Game publisher Take-Two Interactive has been hit by a class-action lawsuit aimed at NBA 2K's loot boxes and microtransactions. The lawsuit was originally filed on behalf of a minor's guardian on January 11, 2022, in Winnebago County Circuit Court before being moved to the Illinois Northern District Court (Western Division) in late February. Website ClassAction.org has shared the full 30-page document; you can check it out here.
The fixed price model, where customers purchase NBA 2K to access its content, is deceptive where customers believe they will have a comprehensive playing experience after their transaction, only to find out the game is littered with microtransactions which are necessary for players, including minors, to advance and compete within the game. [...]
Take-Two, through its card pack loot box scheme, sells loot boxes which contain items and player cards which are not revealed until after the player purchased the loot box and thereby committed to an irreversible transaction even though they did not know what items or player cards they would receive. Critically, Take-Two obscures the odds of receiving the rarest player cards in its loot boxes, luring players into making more and more purchases on the off chance that the next loot box will contain the item or player card they are seeking. In other words, the chances of receiving a valuable in-game item are random.
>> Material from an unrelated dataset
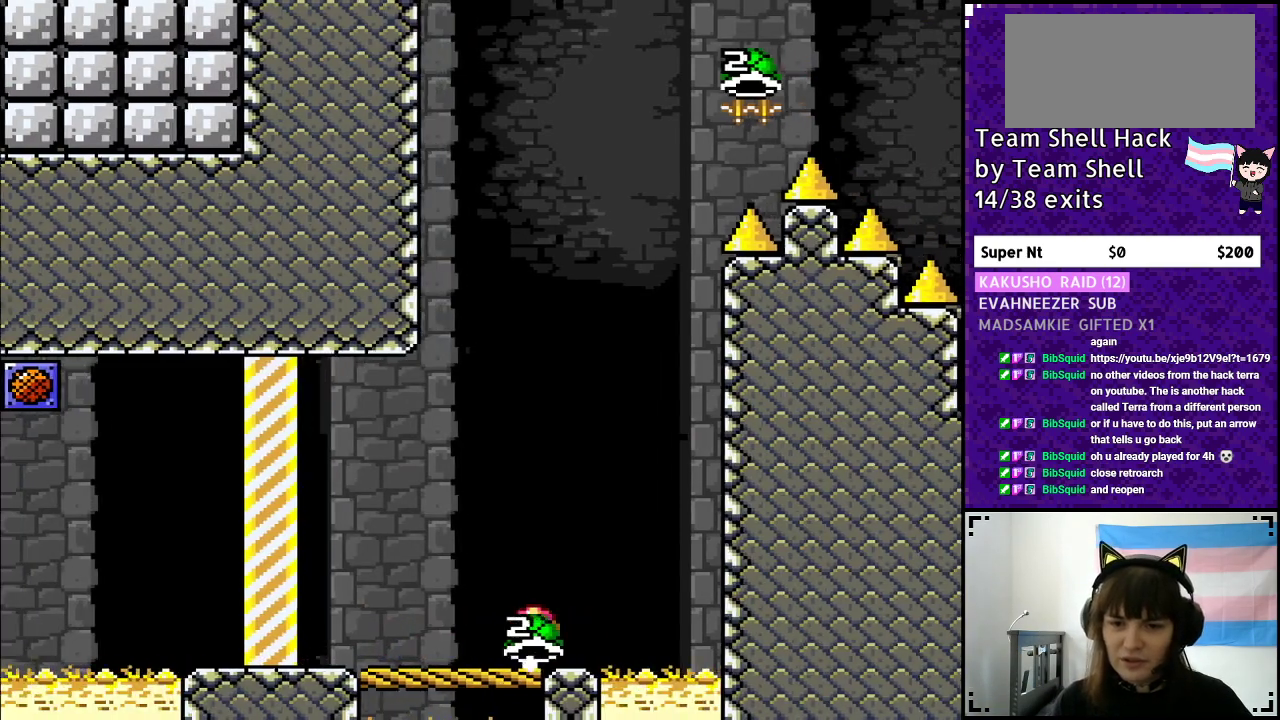
{"buttons": ["B", "Y"], "events": [[133, "DPAD_LEFT", "up"], [233, "DPAD_RIGHT", "down"], [350, "DPAD_RIGHT", "up"], [483, "B", "down"]]}
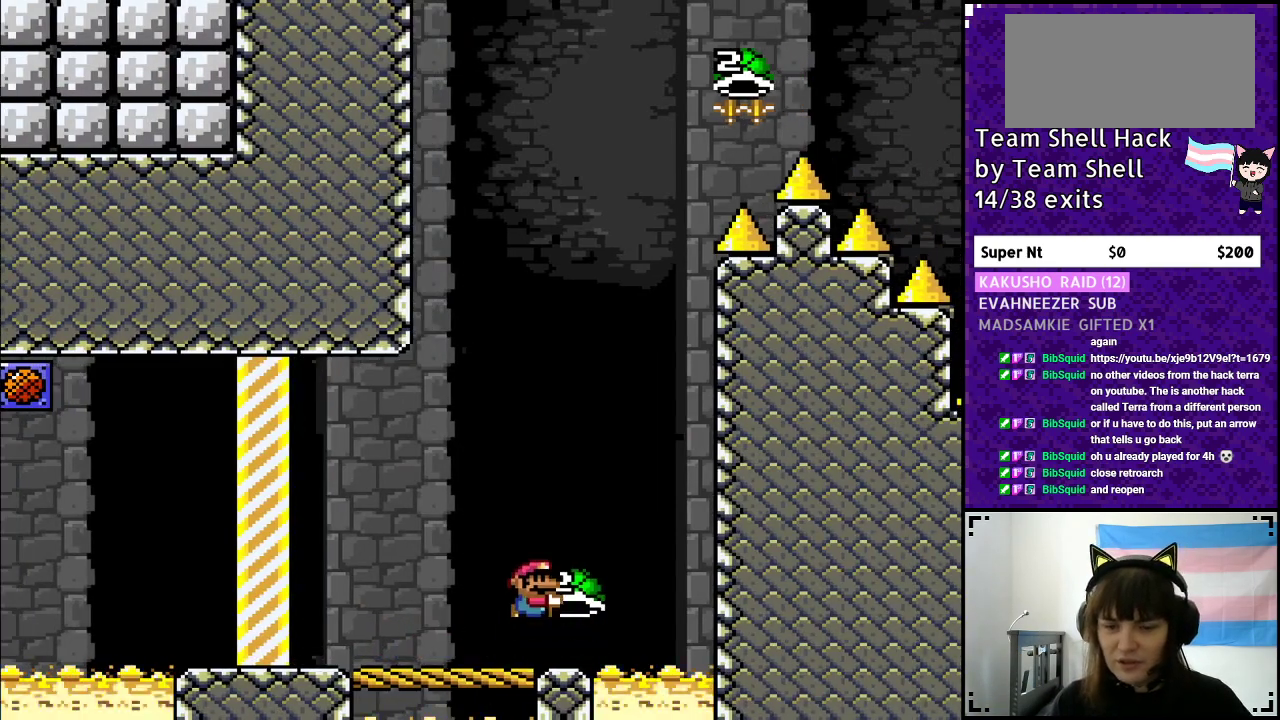
{"buttons": ["B", "Y", "DPAD_RIGHT"], "events": [[300, "DPAD_RIGHT", "down"], [367, "Y", "up"], [450, "Y", "down"]]}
This system was created to capitalize on and encourage addictive behaviors, akin to gambling. Minors are especially susceptible to these addiction-enhancing elements of game design. The experience of acquiring surprise rewards and the associated excitement of uncovering unexpected in-game items and player cards hold a strong appeal for minors and reinforces their desire to keep playing, keep getting rewards, and continuously submit to Take-Two’s microtransactions.
Of course, this is far from the first time Take-Two and NBA 2K have been under criticism due to the loot boxes and microtransactions. A couple of years ago, a particularly gambling focused trailer of NBA 2K20 prompted a response by the ESRB. Even earlier than that, in 2018, the publisher was forced to tweak the game's microtransactions in countries like the Netherlands and Belgium due to their strict anti-gambling laws.
We'll keep you apprised of any further developments coming from this class-action lawsuit. In other Take-Two news, the publisher is the latest to join the many companies withdrawing from the Russian market.
Alan Lewis, VP of Corporate Communications and Public Affairs, told GamesIndustry.biz:
We have watched recent events unfold in Ukraine with concern and sadness. After significant consideration, last week, we decided to stop new sales, installations, and marketing support across all our labels in Russia and Belarus at this time.